I've been having some issues with network connection errors on my computer (intermittent not connected to a network).  Without doing too many changes, I've been going through the network settings slowly and turning some things off or disabling them, like Wifi related things, since I'm wired Ethernet connected.

My computer has the Auto Proxy Set Up to use a proxy server for either Ethernet or Wifi.  The Auto-Detect Settings is set to "On" by default.  I plan on shutting this off, as I see no reason to have a proxy server on my computer.

Do you use a proxy server on your computer?


----------



## tnthomas (Nov 16, 2016)

SB,

What kind of internet service do you have?   DSL, Cable, FIOS(fiber optic), Satellite).    And with that service, do you have a:   modem that has built in router, or just a modem, and a router of your own?  How old is/are you modem+router?

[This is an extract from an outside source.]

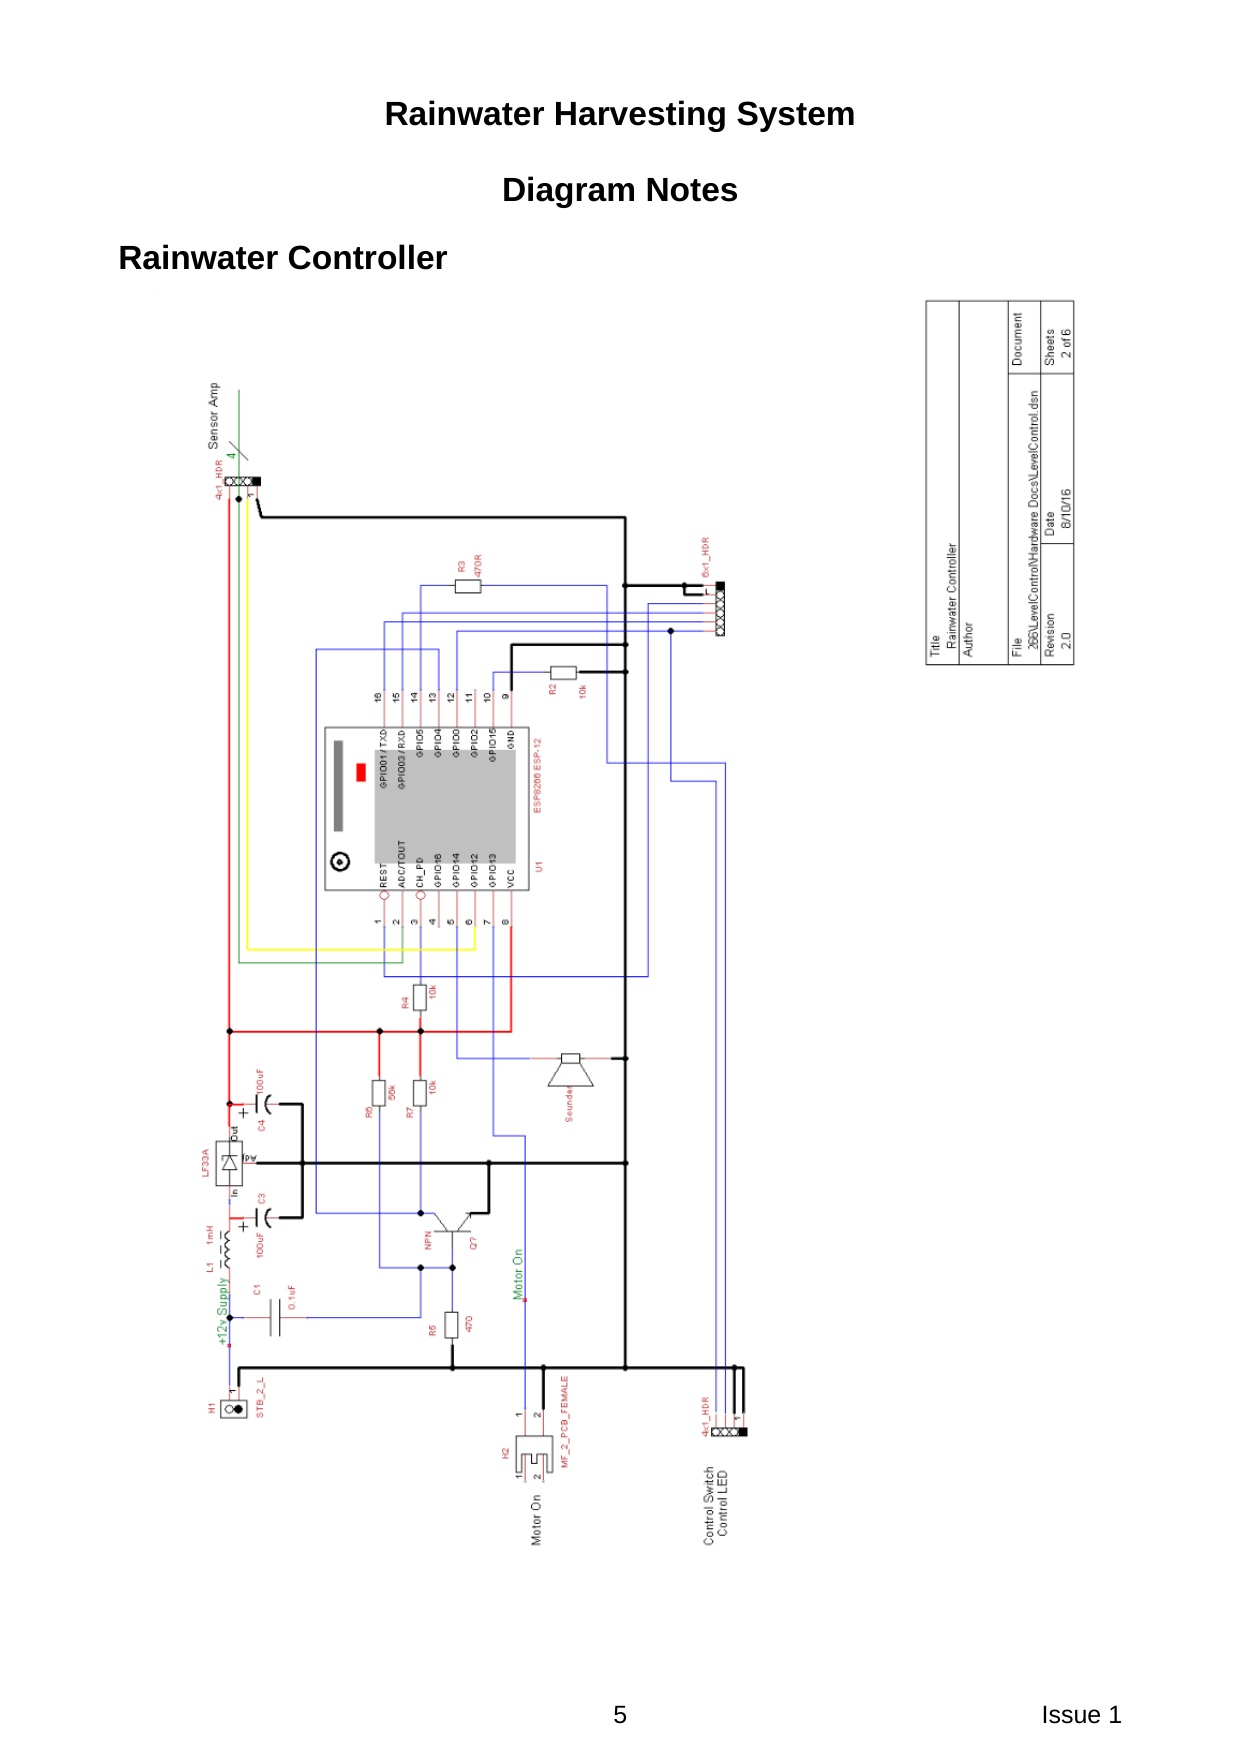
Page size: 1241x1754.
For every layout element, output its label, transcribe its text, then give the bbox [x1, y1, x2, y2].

subtitle Rainwater Controller [118, 238, 1122, 277]
picture [158, 291, 1084, 1613]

I assume you are running Windows operating system, yes?   You should not have any "default" network settings that would create connectivity problems.    However, I wonder about your Power Settings...I have heard of people having issue with power being turned off/ hibernated for the NIC(network interface card).  Perhaps reviewing your power settings, and just choose under Control Panel ->Power Options...choose High Performance.   See what happens.

You don't need a proxy server for normal use,  I am concerned about spyware being placed on your computer.

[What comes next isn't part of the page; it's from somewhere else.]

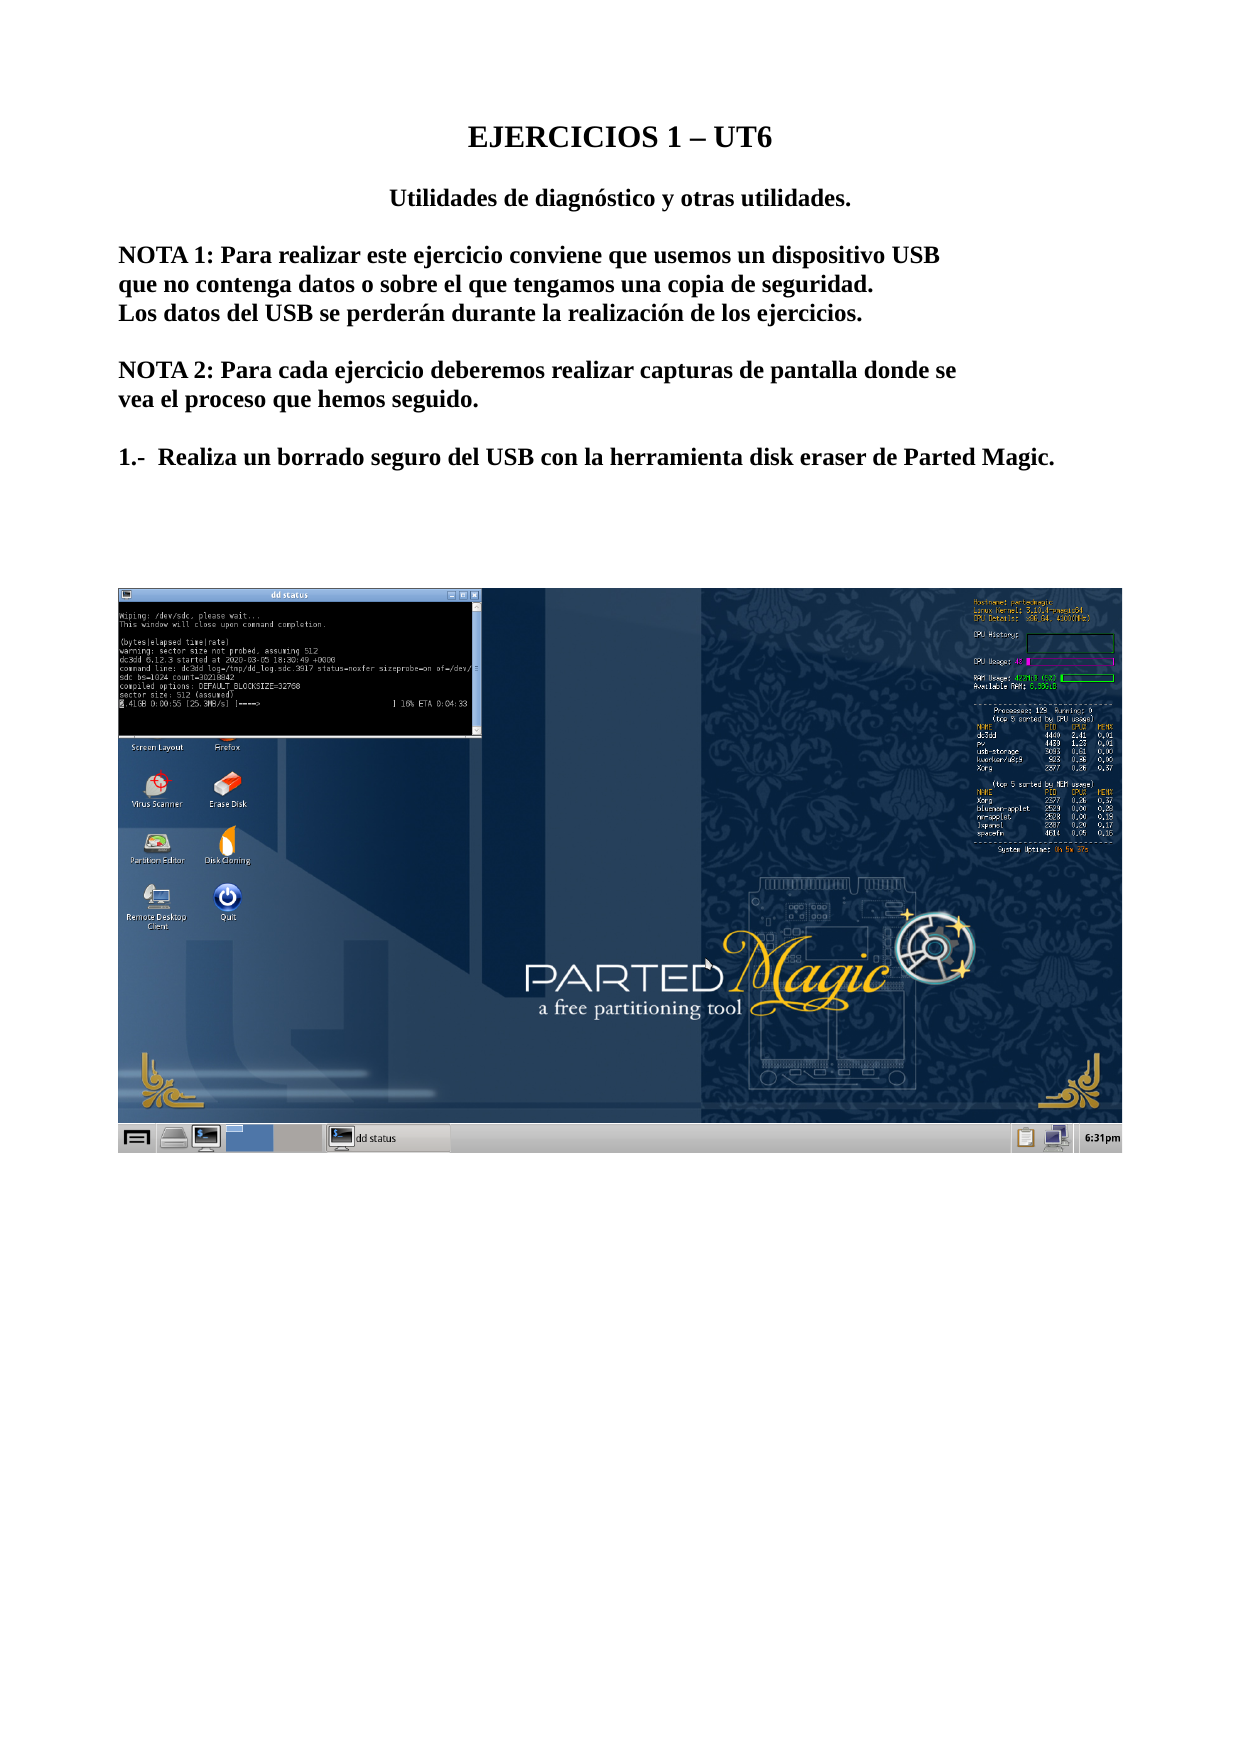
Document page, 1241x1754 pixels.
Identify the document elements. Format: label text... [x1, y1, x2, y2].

Please read this article:  http://www.howtogeek.com/207051/how-to-tell-whether-your-windows-pc-is-using-a-proxy-server/


----------



## SeaBreeze (Nov 16, 2016)

I have Comcast/Xfinity cable Tnthomas.  We're using their Wifi modem that I believe has a built in router, because you supposedly can use more than one computer with it.  We only have one desktop that we're using, and it's with a wired Ethernet cable.

It's a new HP computer that came with Windows 10 installed from the factory.  I'll have to read your link.  I agree that I should have no reason for a proxy server, I don't need to hide anything and I'm not communicating with any other computers, etc.  

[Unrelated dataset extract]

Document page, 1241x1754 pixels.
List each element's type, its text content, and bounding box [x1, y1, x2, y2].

The 'you're not connected to a network' error page happens frequently while I'm actively using the computer, so I don't think the computer is hibernating.  I'll have to check into the power settings like you suggested.  For now I'll go in and turn off the auto-detect proxy setting.  Thanks again for your advice, I don't know much about computers and share this one with my husband, so I hesitate to do too much that might cause more problems, nobody around to help us out if we get into trouble.


----------



## SeaBreeze (Nov 16, 2016)

On the power settings it was on "Balanced" by default - recommended, auto balances performance with energy consumption on capable hardware.

Other setting was Power Saver - saves energy by reducing computer performance where possible.

Like you advised, it switched it to High Performance.  :thanks:


----------



## SeaBreeze (Nov 27, 2016)

tnthomas said:


> However, I wonder about your Power Settings...I have heard of people having issue with power being turned off/ hibernated for the NIC(network interface card).  Perhaps reviewing your power settings, and just choose under Control Panel ->Power Options...choose High Performance.   See what happens.
> 
> You don't need a proxy server for normal use,  I am concerned about spyware being placed on your computer.



Just an update, I'm no longer having the connect/disconnect Ethernet network problems that I was having.  I had initially taken your advice and set it to the highest performance setting on my computer 100 Mbps duplex.  That didn't solve the problem, but I left it there as it made sense not to have any power save mode affecting my computer's power or connectivity.

Well, after reading a lot online and watching youtube videos on possible solutions, I read some advice from a gamer to change the speed to 10 Mbps full duplex, rather than 100.  This seemed to do the trick, been two days now with no "you're not connected to a network" errors, or signs of network cable being 'disconnected'.   Glad to put this little drama behind me, very frustrating when doing something online, being disconnected for two seconds, and having to redo it all over again.

Thank again for your help and advice, good to know there are some seniors out there who are really computer savvy.


----------